*Written task*. Your answer should be the exact lines of the data below from the one containing "者に譲渡または利用する事は一切ございません。" through the one containing "Participate in"; please include nothing else.

*Supplied data*.

————————

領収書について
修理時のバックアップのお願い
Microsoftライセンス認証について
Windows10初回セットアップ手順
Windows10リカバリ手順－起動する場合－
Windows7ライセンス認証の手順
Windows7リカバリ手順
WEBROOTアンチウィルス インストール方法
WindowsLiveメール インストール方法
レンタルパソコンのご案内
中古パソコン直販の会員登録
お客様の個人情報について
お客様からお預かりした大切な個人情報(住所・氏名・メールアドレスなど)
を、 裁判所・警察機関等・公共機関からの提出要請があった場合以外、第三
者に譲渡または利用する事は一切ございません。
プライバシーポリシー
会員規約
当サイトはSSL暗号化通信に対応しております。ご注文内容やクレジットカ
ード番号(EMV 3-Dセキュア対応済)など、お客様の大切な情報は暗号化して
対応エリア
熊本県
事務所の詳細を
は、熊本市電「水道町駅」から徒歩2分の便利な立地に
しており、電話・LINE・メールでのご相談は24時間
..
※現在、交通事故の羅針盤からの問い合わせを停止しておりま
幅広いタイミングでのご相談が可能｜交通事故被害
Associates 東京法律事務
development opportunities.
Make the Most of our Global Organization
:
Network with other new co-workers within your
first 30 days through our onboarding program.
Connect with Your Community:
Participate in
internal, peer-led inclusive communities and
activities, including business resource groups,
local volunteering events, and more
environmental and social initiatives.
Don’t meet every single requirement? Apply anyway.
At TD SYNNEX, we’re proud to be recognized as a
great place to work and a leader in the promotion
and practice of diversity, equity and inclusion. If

————————

*Exercise answer*.
者に譲渡または利用する事は一切ございません。
プライバシーポリシー
会員規約
当サイトはSSL暗号化通信に対応しております。ご注文内容やクレジットカ
ード番号(EMV 3-Dセキュア対応済)など、お客様の大切な情報は暗号化して
対応エリア
熊本県
事務所の詳細を
は、熊本市電「水道町駅」から徒歩2分の便利な立地に
しており、電話・LINE・メールでのご相談は24時間
..
※現在、交通事故の羅針盤からの問い合わせを停止しておりま
幅広いタイミングでのご相談が可能｜交通事故被害
Associates 東京法律事務
development opportunities.
Make the Most of our Global Organization
:
Network with other new co-workers within your
first 30 days through our onboarding program.
Connect with Your Community:
Participate in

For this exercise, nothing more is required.